Hamilton Ferrari – Se c’è una cosa che fa più male della sconfitta, è la presa in giro. E in queste ore, mentre a Maranello si leccano le ferite dopo un GP del Qatar imbarazzante, dall’altra parte della Manica qualcuno se la ride. La stampa inglese, solitamente protettiva verso il suo Re Lewis Hamilton, ha iniziato a insinuare il dubbio che tutti i tifosi della Rossa temono ma non osano pronunciare: Lewis, sei sicuro di aver fatto la scelta giusta?
Il contrasto è umiliante
Basta guardare i numeri. In Qatar, mentre Hamilton e Leclerc lottavano con una Ferrari SF-25 inguidabile, scivolata a nona forza del mondiale dietro a Williams e Haas, la Mercedes (sì, quella Mercedes che Lewis ha scaricato) mostrava i muscoli. George Russell e Kimi Antonelli, pur con i loro errori di gioventù, avevano una macchina capace di stare lì davanti. La Ferrari, invece, era un gambero rosso.

I tabloid inglesi come il Daily Mail e il Sun non ci sono andati leggeri. Titoli che parlano di “Ferrari nel caos” e di un Hamilton che osserva i monitor dei tempi con lo sguardo di chi ha appena realizzato di essere saltato dalla padella alla brace.
Il linguaggio del corpo di Lewis
Chi era nel paddock a Losail ha visto un Lewis Hamilton diverso. Non arrabbiato, ma rassegnato. Quella rassegnazione di chi guida con il braccino, monta un’ala carica per non finire a muro e accetta di prendere paga da tutti sul dritto. È questo il pilota che deve riportare il titolo a Maranello? O è un uomo che sta iniziando a pentirsi?

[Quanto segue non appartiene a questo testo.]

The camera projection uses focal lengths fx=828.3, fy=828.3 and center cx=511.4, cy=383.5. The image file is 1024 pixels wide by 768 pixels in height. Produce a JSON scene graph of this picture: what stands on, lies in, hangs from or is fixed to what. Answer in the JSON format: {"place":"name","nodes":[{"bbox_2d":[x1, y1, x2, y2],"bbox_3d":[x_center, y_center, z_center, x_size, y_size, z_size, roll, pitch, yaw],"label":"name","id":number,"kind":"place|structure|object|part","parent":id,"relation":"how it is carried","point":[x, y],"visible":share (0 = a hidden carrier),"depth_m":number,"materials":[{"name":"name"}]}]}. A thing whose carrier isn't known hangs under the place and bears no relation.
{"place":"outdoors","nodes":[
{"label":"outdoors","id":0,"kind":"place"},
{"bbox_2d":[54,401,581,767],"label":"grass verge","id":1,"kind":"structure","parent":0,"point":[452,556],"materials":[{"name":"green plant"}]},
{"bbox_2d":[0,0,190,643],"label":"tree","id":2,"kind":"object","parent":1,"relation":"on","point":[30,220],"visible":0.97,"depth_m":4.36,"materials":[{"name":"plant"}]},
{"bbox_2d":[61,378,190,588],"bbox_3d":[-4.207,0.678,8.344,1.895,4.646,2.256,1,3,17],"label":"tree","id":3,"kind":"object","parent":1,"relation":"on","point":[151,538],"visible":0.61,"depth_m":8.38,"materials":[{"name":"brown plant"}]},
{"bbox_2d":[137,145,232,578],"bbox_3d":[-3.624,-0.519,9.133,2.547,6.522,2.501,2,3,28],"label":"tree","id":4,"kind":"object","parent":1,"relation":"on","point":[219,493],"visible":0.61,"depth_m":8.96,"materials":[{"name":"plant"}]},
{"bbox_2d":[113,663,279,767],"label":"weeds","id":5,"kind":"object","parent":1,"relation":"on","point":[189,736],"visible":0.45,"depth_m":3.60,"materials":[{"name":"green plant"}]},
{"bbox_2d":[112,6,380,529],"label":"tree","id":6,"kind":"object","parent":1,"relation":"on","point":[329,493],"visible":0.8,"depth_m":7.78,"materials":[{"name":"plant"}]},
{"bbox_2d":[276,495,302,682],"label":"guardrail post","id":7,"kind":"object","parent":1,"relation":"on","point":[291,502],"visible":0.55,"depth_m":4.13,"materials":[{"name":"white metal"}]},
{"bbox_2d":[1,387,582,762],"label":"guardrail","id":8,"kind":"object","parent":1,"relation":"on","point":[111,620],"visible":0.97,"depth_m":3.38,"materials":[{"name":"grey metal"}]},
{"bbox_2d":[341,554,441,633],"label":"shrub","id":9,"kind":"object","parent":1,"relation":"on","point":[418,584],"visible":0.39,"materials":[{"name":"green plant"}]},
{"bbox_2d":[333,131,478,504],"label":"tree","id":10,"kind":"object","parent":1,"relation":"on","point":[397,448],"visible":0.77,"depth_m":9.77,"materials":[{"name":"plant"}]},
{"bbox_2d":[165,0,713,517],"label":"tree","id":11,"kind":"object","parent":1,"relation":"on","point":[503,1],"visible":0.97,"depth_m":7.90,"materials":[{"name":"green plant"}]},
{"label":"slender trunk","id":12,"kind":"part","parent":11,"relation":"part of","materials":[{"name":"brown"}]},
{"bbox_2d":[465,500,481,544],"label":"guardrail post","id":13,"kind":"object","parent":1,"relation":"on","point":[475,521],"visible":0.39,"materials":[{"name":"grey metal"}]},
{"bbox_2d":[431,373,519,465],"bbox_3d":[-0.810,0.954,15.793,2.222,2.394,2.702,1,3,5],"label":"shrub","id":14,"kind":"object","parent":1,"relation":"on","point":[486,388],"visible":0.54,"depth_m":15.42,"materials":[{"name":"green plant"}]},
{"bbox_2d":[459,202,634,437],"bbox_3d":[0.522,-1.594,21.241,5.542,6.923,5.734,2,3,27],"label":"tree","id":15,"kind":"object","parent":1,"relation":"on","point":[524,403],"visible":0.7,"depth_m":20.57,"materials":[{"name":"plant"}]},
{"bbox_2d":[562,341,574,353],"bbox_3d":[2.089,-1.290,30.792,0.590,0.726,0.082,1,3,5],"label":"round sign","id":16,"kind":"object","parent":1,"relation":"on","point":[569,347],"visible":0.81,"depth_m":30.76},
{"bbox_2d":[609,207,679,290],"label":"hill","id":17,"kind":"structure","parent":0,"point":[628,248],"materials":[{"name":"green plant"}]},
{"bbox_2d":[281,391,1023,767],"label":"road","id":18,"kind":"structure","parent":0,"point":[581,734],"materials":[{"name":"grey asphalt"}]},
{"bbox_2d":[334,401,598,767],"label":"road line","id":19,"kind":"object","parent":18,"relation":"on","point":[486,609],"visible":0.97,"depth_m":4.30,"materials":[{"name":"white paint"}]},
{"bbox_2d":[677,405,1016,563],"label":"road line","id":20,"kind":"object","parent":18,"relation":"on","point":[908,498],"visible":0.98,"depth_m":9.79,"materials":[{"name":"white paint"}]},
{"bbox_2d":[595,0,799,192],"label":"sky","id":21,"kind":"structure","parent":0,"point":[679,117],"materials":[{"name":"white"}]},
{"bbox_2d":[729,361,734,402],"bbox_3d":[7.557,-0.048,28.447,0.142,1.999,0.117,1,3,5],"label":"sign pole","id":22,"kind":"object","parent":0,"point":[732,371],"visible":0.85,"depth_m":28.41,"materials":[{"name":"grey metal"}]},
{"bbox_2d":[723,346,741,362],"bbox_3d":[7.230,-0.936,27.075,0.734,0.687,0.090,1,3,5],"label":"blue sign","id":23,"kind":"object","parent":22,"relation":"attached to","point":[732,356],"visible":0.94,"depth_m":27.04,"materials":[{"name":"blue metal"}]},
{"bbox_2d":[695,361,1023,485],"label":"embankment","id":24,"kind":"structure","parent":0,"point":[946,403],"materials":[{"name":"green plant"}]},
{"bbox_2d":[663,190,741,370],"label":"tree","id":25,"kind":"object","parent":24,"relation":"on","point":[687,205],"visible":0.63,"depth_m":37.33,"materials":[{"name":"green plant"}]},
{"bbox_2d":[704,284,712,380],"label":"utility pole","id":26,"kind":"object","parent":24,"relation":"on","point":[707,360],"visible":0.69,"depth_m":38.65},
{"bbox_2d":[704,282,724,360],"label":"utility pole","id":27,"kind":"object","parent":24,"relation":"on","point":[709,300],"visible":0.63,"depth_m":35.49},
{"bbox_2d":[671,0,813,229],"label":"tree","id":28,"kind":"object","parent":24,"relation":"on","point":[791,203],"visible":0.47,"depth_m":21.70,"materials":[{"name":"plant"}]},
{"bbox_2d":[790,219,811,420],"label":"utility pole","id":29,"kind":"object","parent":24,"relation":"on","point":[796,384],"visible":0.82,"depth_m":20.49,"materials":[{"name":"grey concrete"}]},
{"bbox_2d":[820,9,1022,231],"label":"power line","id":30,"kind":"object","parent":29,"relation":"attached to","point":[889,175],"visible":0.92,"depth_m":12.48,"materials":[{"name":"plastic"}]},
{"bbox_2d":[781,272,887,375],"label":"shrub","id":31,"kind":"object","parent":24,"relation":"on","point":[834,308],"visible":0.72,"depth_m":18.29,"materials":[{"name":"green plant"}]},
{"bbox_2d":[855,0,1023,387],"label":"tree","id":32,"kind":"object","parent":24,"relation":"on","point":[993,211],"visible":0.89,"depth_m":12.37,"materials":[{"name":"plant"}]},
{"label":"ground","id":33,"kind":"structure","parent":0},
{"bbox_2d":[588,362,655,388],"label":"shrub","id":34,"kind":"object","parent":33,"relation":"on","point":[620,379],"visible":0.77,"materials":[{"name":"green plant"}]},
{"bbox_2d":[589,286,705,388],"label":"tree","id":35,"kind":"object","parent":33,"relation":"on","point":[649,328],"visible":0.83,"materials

La verità è che la Ferrari vista in Qatar fa paura. Non per la velocità, ma per la mancanza di comprensione tecnica. Se non capiscono perché la macchina non va oggi, come possono garantire a Lewis un missile per il 2026?
In Inghilterra lo dicono chiaro: “Good luck, Lewis”. Buona fortuna. Detta con quel sarcasmo britannico che suona come una condanna. E noi tifosi Ferrari, guardando quel rosso sbiadito nel deserto, fatichiamo a trovare argomenti per rispondere. Speriamo che Vasseur abbia un piano segreto, altrimenti il sogno di Lewis rischia di diventare l’incubo di fine carriera.